Canadian curler (born 1981)

Wendy Miller (born March 3, 1981) is a Canadian curler, who currently throws lead stones out of the Yellowknife Curling Club in Yellowknife.

==Career==

===2011–current===
With no junior curling experience, Miller made her National curling debut at the 2011 Scotties Tournament of Hearts, playing second stones for Kerry Galusha. The team would struggle through the tournament finishing round robin play with a 3-8 record.
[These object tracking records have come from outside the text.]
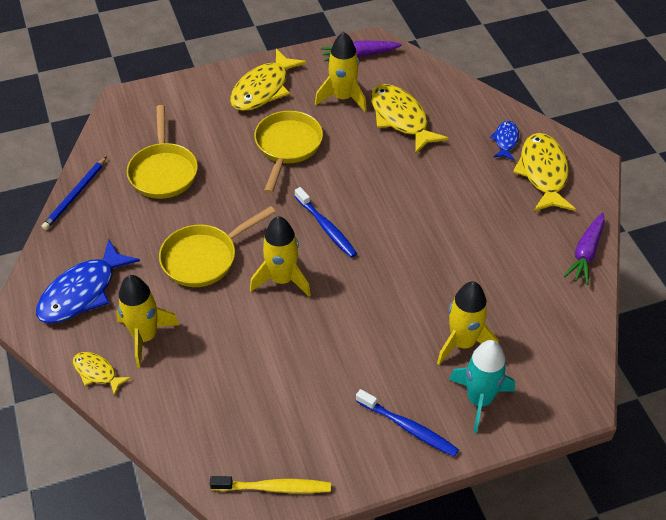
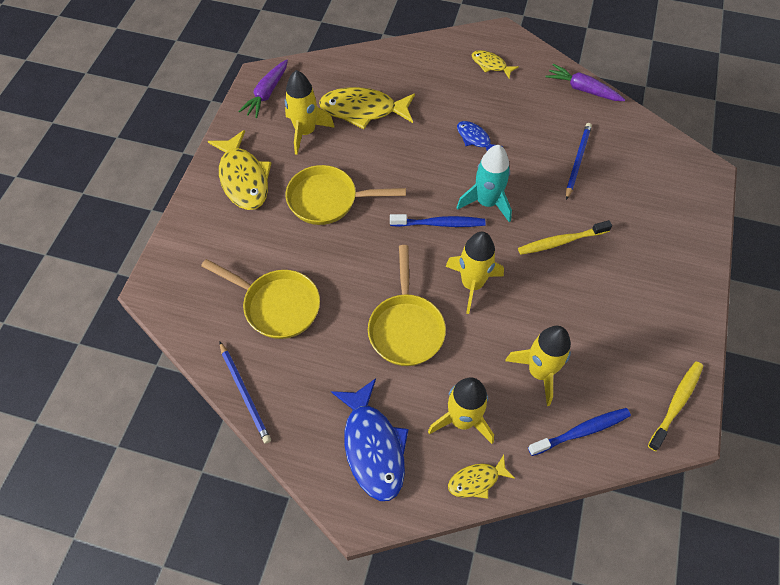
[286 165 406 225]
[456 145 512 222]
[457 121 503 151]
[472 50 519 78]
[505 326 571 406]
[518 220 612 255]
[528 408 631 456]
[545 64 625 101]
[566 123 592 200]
For the 2011/2012 curling season Galusha, Miller, and lead Shona Barbour added Sharon Cormier and Megan Cormier to the team, creating a five-person team. Miller, Barbour and M. Cormier would alternate between lead, second and fifth. Miller would play second or fifth in the rotation. With this combination, the team found early success during the 2011/2012 season. During the World Curling Tour, they defeated defending Canadian champion Amber Holland, and Olympic Silver Medalist Cheryl Bernard, and for the first time qualified for the playoffs during a tour event. They advanced to the playoffs at the 2011 Boundary Ford Curling Classic, however they would lose the quarterfinal to Edmonton's Tiffany Odegard. The team qualified for the 2012 Scotties Tournament of Hearts. At the 2012 event, things would start off well, with Galusha winning the 2012 Ford Hot Shots, and the team starting off with a 2-1 record in the first three games. After catching the flu, which was heavily circulating amongst all teams, Galusha would miss two games, one of which found Miller sitting out with the flu. This left three players on the ice. M.Cormier threw the first three stones, Barbour threw the next three stones, and S.Cormier threw the final two skip stones. The team could not recover from Galusha's absence and would finish round robin with a 4-7 record.
Although the team finished with a disappointing record, it would mark a first occasion for Miller defeating the defending champions, Team Canada (Amber Holland) during round robin. Marking the fourth time in history, a team from the Territories would achieve this. They would also defeat the eventual champions, Team Alberta's Heather Nedohin.